#### Work instructions:
When you reach the line with "right wrist: (601, 461)" in the records below, begin transcribing exactly and continue up to and including the line with "nose: (448, 176)", leaving out every picture.
════════
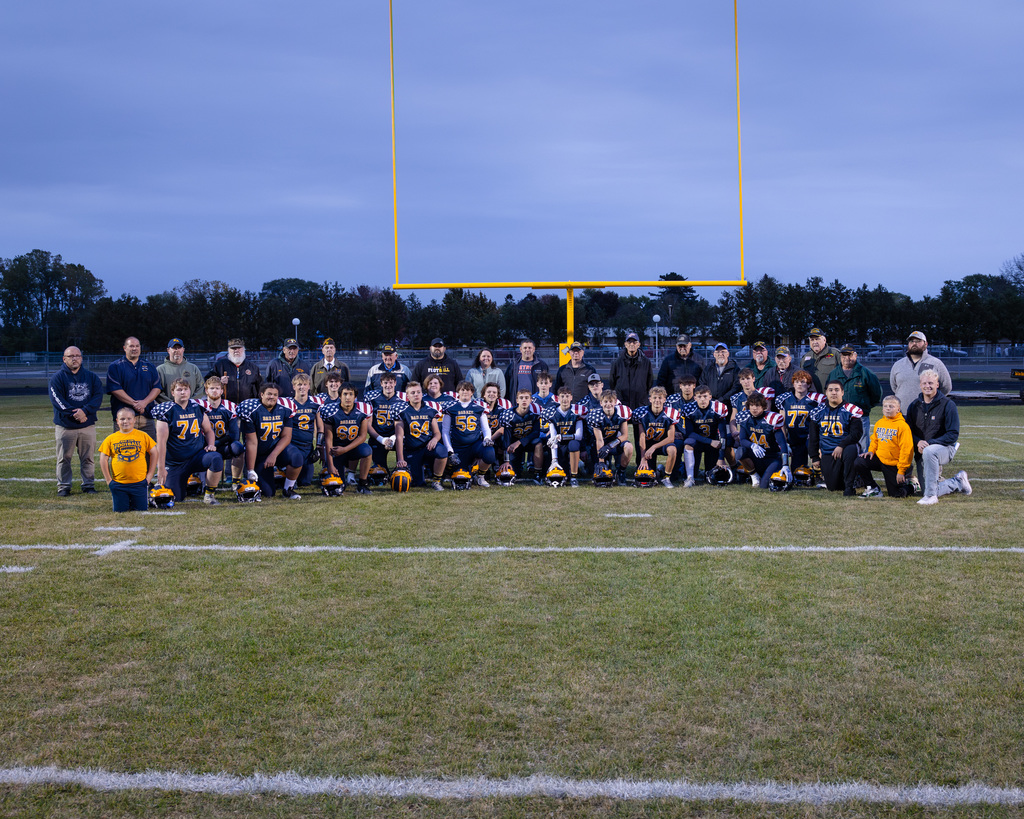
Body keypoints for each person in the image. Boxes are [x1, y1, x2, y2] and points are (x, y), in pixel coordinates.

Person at [151, 378, 223, 504]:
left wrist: (211, 444)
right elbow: (161, 443)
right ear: (172, 393)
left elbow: (209, 431)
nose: (183, 392)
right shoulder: (166, 411)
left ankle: (209, 495)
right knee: (176, 498)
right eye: (179, 390)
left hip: (196, 457)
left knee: (215, 458)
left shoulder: (198, 407)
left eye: (185, 389)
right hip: (175, 463)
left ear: (190, 391)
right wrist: (161, 468)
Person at [906, 370, 971, 505]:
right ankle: (957, 482)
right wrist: (918, 442)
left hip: (944, 448)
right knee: (926, 487)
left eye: (931, 383)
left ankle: (931, 497)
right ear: (920, 385)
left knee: (930, 452)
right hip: (921, 451)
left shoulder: (948, 404)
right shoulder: (914, 406)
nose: (927, 386)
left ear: (937, 384)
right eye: (924, 383)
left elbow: (953, 434)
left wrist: (929, 443)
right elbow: (908, 431)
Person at [50, 346, 104, 497]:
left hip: (87, 425)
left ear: (81, 358)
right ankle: (64, 486)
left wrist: (85, 411)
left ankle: (88, 485)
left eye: (78, 356)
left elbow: (98, 397)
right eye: (71, 356)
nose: (75, 358)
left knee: (88, 457)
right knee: (64, 458)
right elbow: (57, 400)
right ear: (64, 359)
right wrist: (76, 414)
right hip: (65, 426)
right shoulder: (57, 378)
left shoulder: (91, 377)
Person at [239, 382, 305, 499]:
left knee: (297, 456)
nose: (272, 397)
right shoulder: (251, 409)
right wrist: (250, 469)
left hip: (277, 451)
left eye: (275, 395)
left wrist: (274, 454)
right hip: (260, 454)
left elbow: (286, 436)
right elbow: (251, 442)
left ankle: (288, 489)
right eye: (269, 394)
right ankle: (252, 476)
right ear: (261, 394)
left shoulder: (285, 408)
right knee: (268, 493)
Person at [809, 380, 863, 496]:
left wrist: (841, 445)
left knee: (851, 449)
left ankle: (850, 486)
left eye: (837, 390)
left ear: (842, 392)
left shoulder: (851, 410)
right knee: (833, 487)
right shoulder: (817, 412)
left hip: (845, 448)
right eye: (831, 390)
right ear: (826, 393)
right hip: (828, 451)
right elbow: (813, 437)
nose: (834, 393)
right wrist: (814, 457)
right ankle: (851, 479)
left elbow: (856, 434)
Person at [99, 407, 158, 512]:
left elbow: (154, 452)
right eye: (122, 419)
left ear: (134, 420)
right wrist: (109, 480)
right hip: (119, 484)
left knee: (141, 509)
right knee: (120, 510)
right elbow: (103, 459)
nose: (125, 421)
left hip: (139, 483)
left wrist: (149, 476)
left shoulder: (143, 435)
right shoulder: (111, 438)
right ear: (117, 421)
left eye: (129, 418)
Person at [855, 395, 914, 498]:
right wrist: (871, 451)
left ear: (898, 409)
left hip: (894, 463)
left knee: (896, 494)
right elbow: (875, 440)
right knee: (860, 461)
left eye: (891, 406)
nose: (887, 408)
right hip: (880, 459)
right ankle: (873, 488)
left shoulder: (903, 426)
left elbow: (906, 450)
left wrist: (901, 470)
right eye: (885, 406)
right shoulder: (879, 423)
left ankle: (912, 485)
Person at [320, 382, 373, 495]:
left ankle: (363, 484)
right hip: (335, 451)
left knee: (367, 450)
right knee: (338, 487)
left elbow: (363, 436)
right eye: (344, 394)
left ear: (355, 396)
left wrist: (345, 449)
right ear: (339, 396)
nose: (347, 397)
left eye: (350, 394)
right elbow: (328, 439)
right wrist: (330, 465)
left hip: (351, 448)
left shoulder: (362, 412)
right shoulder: (330, 411)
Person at [395, 380, 448, 490]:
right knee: (418, 483)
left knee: (442, 451)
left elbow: (437, 433)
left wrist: (434, 439)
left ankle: (436, 481)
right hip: (412, 449)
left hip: (427, 447)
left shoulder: (429, 409)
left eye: (418, 392)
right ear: (407, 395)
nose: (416, 395)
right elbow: (399, 437)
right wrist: (400, 459)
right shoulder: (402, 411)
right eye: (413, 393)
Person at [827, 345, 882, 451]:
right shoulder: (834, 374)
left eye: (850, 355)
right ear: (840, 357)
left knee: (862, 448)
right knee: (840, 447)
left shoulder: (865, 373)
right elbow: (828, 393)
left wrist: (865, 406)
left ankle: (862, 467)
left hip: (860, 417)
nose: (847, 358)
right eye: (844, 355)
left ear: (856, 356)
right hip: (839, 417)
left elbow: (876, 394)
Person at [194, 375, 245, 486]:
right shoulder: (199, 405)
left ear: (222, 391)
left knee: (238, 448)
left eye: (217, 388)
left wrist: (215, 444)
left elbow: (234, 434)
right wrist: (208, 445)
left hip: (222, 443)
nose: (215, 391)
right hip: (203, 445)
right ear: (206, 391)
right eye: (212, 388)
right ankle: (197, 478)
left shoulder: (229, 406)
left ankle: (235, 482)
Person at [889, 331, 953, 415]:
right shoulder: (898, 364)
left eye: (918, 341)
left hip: (927, 414)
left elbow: (946, 387)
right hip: (902, 414)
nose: (914, 343)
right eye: (911, 341)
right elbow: (895, 387)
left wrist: (932, 400)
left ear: (925, 344)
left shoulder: (936, 363)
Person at [106, 336, 162, 432]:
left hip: (147, 417)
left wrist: (144, 403)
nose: (134, 349)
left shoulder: (150, 366)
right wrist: (134, 403)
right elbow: (115, 389)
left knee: (150, 446)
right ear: (125, 348)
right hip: (124, 418)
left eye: (137, 346)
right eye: (131, 346)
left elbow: (156, 388)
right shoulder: (115, 366)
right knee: (125, 446)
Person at [735, 392, 789, 490]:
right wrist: (752, 445)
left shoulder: (772, 419)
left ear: (763, 406)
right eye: (751, 405)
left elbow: (782, 443)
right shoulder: (744, 417)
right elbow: (742, 440)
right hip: (756, 456)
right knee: (740, 451)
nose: (754, 408)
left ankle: (768, 474)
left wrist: (785, 464)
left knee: (764, 486)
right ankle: (754, 475)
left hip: (771, 457)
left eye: (757, 405)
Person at [277, 372, 323, 486]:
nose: (302, 387)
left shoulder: (316, 403)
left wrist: (318, 446)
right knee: (293, 477)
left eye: (304, 384)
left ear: (309, 386)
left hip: (307, 447)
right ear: (293, 386)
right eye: (298, 384)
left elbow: (320, 427)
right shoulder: (287, 403)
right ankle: (282, 467)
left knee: (305, 482)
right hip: (292, 445)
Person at [775, 370, 824, 469]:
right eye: (797, 382)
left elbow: (821, 422)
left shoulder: (815, 399)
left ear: (809, 385)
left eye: (803, 382)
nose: (799, 384)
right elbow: (782, 423)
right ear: (793, 384)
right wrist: (783, 442)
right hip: (794, 437)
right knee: (797, 470)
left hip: (810, 437)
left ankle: (821, 475)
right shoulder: (784, 399)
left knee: (818, 462)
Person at [681, 386, 730, 487]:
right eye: (699, 397)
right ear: (695, 398)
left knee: (710, 474)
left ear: (710, 397)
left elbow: (723, 434)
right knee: (688, 442)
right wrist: (709, 441)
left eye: (705, 396)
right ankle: (690, 477)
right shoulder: (689, 409)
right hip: (698, 442)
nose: (702, 399)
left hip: (713, 445)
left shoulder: (718, 408)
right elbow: (689, 433)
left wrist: (721, 457)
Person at [634, 387, 679, 488]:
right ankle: (659, 471)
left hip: (663, 444)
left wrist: (654, 447)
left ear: (664, 400)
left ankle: (667, 477)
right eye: (654, 398)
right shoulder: (642, 413)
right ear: (650, 399)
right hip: (647, 444)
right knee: (648, 475)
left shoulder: (670, 413)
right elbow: (641, 436)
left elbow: (671, 438)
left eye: (660, 398)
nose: (657, 400)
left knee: (672, 449)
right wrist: (643, 457)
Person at [495, 390, 544, 480]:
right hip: (513, 446)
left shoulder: (536, 411)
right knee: (515, 474)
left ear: (531, 400)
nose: (524, 400)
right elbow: (507, 438)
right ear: (517, 400)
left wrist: (519, 442)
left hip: (528, 442)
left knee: (538, 443)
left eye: (526, 398)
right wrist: (507, 460)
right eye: (521, 398)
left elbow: (536, 433)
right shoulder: (508, 415)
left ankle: (538, 473)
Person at [589, 389, 634, 486]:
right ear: (601, 403)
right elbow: (599, 439)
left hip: (615, 443)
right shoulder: (596, 416)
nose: (608, 404)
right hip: (601, 444)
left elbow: (624, 436)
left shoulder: (622, 413)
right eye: (605, 401)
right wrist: (601, 461)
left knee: (629, 447)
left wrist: (609, 446)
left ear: (615, 402)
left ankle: (621, 472)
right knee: (598, 467)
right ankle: (603, 464)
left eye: (611, 401)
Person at [543, 387, 584, 486]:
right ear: (558, 398)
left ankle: (574, 477)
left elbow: (579, 436)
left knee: (574, 444)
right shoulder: (552, 413)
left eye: (567, 396)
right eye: (562, 396)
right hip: (559, 445)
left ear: (571, 398)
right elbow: (553, 438)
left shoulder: (576, 412)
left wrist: (561, 437)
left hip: (571, 443)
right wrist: (554, 460)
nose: (565, 399)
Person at [207, 338, 262, 405]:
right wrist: (219, 381)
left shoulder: (253, 367)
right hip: (225, 405)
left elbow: (260, 387)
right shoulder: (219, 365)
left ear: (244, 349)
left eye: (239, 348)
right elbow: (207, 381)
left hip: (247, 406)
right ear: (228, 350)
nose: (236, 350)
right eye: (233, 348)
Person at [607, 332, 653, 413]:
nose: (632, 344)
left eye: (634, 342)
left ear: (638, 344)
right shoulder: (617, 362)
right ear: (625, 344)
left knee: (639, 425)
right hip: (622, 404)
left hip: (640, 404)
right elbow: (612, 382)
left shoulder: (646, 362)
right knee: (623, 425)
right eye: (629, 342)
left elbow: (649, 382)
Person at [156, 338, 204, 403]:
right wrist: (172, 405)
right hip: (169, 410)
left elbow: (200, 388)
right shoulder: (160, 370)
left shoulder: (193, 368)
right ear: (168, 350)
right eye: (174, 348)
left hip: (191, 409)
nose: (177, 350)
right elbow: (157, 391)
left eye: (179, 348)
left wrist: (190, 403)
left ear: (183, 350)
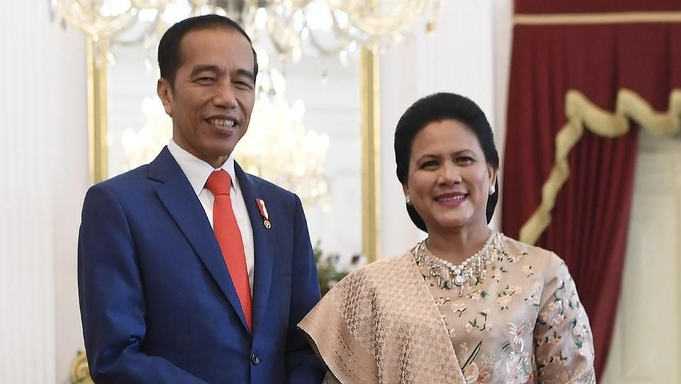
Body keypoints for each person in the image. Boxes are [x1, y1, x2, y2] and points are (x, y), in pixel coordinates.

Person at [78, 14, 325, 384]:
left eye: (242, 82)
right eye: (206, 78)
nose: (227, 98)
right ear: (166, 93)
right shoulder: (118, 206)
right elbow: (116, 357)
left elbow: (305, 344)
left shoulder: (283, 208)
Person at [299, 92, 596, 383]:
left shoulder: (542, 273)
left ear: (491, 173)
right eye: (430, 164)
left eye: (463, 159)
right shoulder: (370, 290)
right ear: (406, 186)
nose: (448, 176)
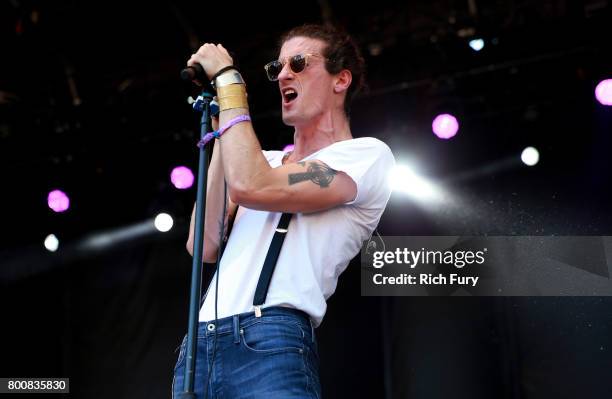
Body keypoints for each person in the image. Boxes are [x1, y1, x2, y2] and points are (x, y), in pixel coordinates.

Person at [173, 24, 395, 398]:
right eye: (277, 67)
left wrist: (230, 83)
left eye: (298, 63)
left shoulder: (366, 157)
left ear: (341, 79)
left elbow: (253, 186)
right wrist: (222, 140)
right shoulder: (267, 161)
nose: (284, 75)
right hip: (199, 344)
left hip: (268, 340)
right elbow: (204, 244)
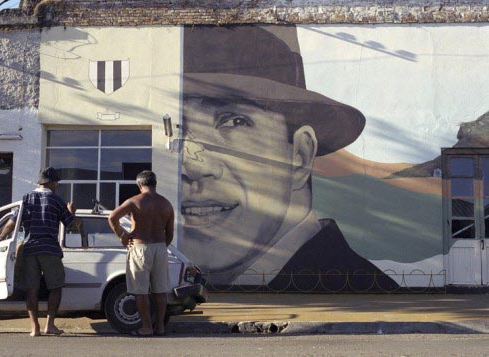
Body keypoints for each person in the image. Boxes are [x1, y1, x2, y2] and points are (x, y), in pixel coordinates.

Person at [179, 25, 398, 291]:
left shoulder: (355, 288)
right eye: (177, 127)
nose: (191, 164)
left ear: (300, 156)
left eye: (235, 122)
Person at [0, 167, 76, 336]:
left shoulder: (26, 199)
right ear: (50, 183)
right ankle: (50, 325)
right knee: (56, 287)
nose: (57, 186)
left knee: (31, 289)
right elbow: (70, 224)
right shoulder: (57, 201)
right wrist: (72, 211)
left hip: (29, 249)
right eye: (56, 183)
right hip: (50, 249)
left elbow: (11, 223)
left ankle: (34, 327)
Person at [108, 170, 174, 336]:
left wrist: (123, 236)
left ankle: (146, 327)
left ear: (139, 185)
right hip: (160, 247)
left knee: (140, 290)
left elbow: (112, 218)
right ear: (155, 184)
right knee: (160, 290)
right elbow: (170, 234)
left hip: (140, 247)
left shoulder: (134, 202)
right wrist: (161, 246)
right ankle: (160, 327)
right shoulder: (166, 204)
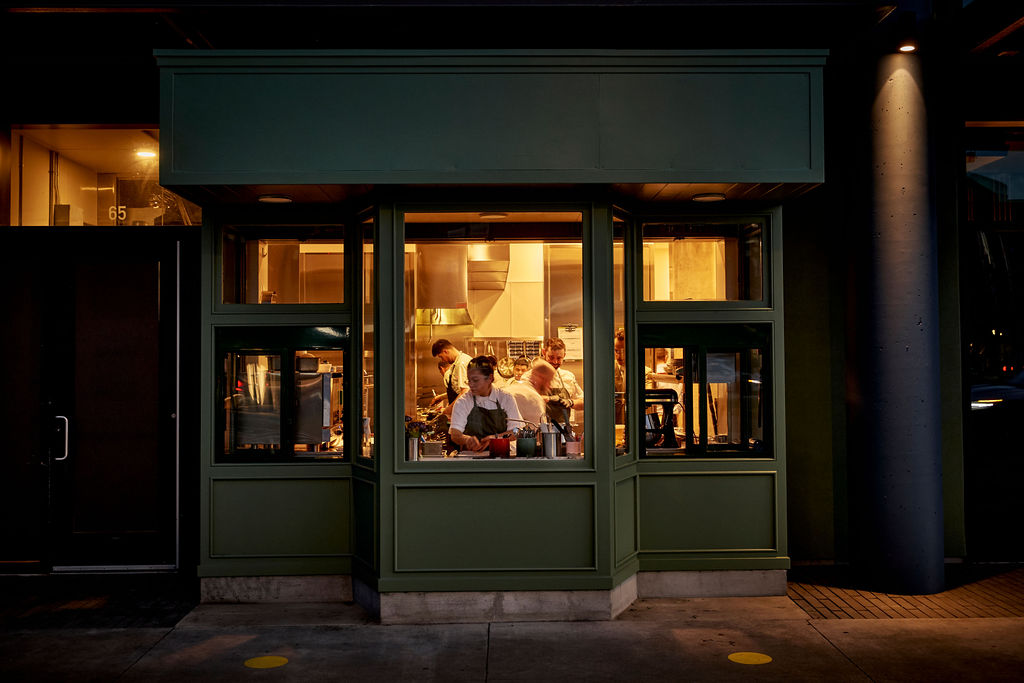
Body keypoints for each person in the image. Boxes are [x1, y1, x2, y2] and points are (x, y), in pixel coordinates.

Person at [448, 356, 522, 452]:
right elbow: (455, 434)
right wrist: (467, 439)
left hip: (501, 455)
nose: (471, 385)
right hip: (472, 458)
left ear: (490, 378)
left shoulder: (506, 398)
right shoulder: (463, 401)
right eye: (469, 380)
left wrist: (497, 438)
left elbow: (517, 431)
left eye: (475, 380)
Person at [526, 337, 584, 426]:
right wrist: (546, 399)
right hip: (537, 430)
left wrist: (570, 402)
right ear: (544, 352)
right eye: (551, 357)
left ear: (564, 355)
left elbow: (584, 402)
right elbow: (523, 401)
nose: (555, 361)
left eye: (559, 358)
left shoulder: (568, 377)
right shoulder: (529, 376)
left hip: (563, 431)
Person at [503, 359, 555, 428]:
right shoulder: (534, 399)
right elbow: (540, 431)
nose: (550, 386)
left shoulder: (509, 389)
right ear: (541, 378)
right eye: (549, 381)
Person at [431, 339, 472, 417]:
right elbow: (458, 390)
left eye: (441, 357)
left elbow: (465, 392)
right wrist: (441, 397)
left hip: (467, 413)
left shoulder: (461, 364)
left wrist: (449, 409)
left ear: (445, 351)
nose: (442, 360)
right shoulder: (456, 363)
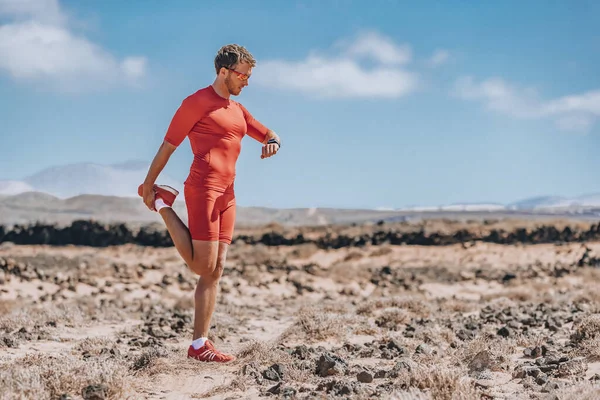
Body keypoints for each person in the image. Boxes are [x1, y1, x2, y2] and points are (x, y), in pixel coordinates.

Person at [138, 44, 281, 363]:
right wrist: (149, 185)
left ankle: (199, 344)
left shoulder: (238, 111)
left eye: (249, 77)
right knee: (201, 265)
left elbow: (269, 133)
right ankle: (163, 203)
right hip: (202, 188)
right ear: (224, 72)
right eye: (243, 75)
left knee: (214, 271)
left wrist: (273, 142)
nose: (246, 82)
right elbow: (168, 145)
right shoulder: (196, 102)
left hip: (228, 195)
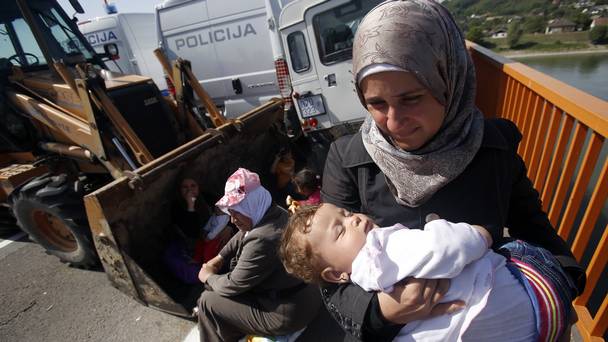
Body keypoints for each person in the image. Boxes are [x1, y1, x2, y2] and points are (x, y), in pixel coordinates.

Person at [319, 0, 586, 340]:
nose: (394, 122)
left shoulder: (493, 148)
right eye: (376, 104)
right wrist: (381, 311)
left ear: (449, 80)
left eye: (411, 98)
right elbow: (325, 273)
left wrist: (564, 282)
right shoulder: (347, 159)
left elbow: (533, 226)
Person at [280, 203, 575, 341]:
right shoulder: (382, 249)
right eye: (340, 230)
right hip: (536, 296)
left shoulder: (368, 286)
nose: (354, 220)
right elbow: (448, 245)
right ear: (335, 276)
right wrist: (480, 235)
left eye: (347, 214)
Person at [196, 168, 321, 342]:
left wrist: (208, 276)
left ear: (251, 205)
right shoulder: (273, 212)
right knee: (217, 289)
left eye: (236, 211)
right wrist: (220, 257)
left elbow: (233, 284)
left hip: (288, 313)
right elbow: (243, 234)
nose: (232, 220)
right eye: (230, 213)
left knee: (208, 301)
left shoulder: (263, 239)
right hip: (307, 297)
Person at [163, 176, 233, 284]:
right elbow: (191, 232)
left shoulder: (207, 197)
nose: (189, 189)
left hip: (216, 234)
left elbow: (229, 210)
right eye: (185, 187)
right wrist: (190, 207)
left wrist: (229, 227)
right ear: (180, 190)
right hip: (198, 239)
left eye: (193, 186)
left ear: (198, 187)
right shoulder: (177, 206)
════════
#### Result:
right wrist: (601, 461)
left knee: (629, 447)
left wrist: (609, 446)
left ear: (615, 402)
left ankle: (621, 472)
right knee: (598, 467)
right ankle: (603, 464)
left eye: (611, 401)
Person at [543, 387, 584, 486]:
right ear: (558, 398)
left ankle: (574, 477)
left elbow: (579, 436)
left knee: (574, 444)
right shoulder: (552, 413)
left eye: (567, 396)
right eye: (562, 396)
right hip: (559, 445)
left ear: (571, 398)
right elbow: (553, 438)
left shoulder: (576, 412)
left wrist: (561, 437)
left hip: (571, 443)
right wrist: (554, 460)
nose: (565, 399)
Person at [207, 338, 262, 405]:
right wrist: (219, 381)
left shoulder: (253, 367)
right hip: (225, 405)
left elbow: (260, 387)
right shoulder: (219, 365)
left ear: (244, 349)
left eye: (239, 348)
right elbow: (207, 381)
left hip: (247, 406)
right ear: (228, 350)
nose: (236, 350)
right eye: (233, 348)
Person at [607, 332, 653, 413]:
nose: (632, 344)
left eye: (634, 342)
left ear: (638, 344)
right shoulder: (617, 362)
right ear: (625, 344)
left knee: (639, 425)
right hip: (622, 404)
left hip: (640, 404)
right elbow: (612, 382)
left shoulder: (646, 362)
right knee: (623, 425)
right eye: (629, 342)
left elbow: (649, 382)
Person at [156, 338, 204, 403]:
right wrist: (172, 405)
right hip: (169, 410)
left elbow: (200, 388)
right shoulder: (160, 370)
left shoulder: (193, 368)
right ear: (168, 350)
right eye: (174, 348)
left hip: (191, 409)
nose: (177, 350)
right elbow: (157, 391)
left eye: (179, 348)
left wrist: (190, 403)
left ear: (183, 350)
Body keypoints for each person in the image. Boxes are [x1, y1, x2, y2] and points are (x, y), in pixel coordinates.

Person at [78, 14, 325, 384]:
left eye: (242, 82)
right eye: (206, 78)
nose: (227, 98)
right ear: (166, 93)
right shoulder: (118, 206)
right elbow: (116, 357)
left elbow: (305, 344)
left shoulder: (283, 208)
Person at [299, 92, 596, 383]:
left shoulder: (542, 273)
left ear: (491, 173)
right eye: (430, 164)
left eye: (463, 159)
right shoulder: (370, 290)
right ear: (406, 186)
nose: (448, 176)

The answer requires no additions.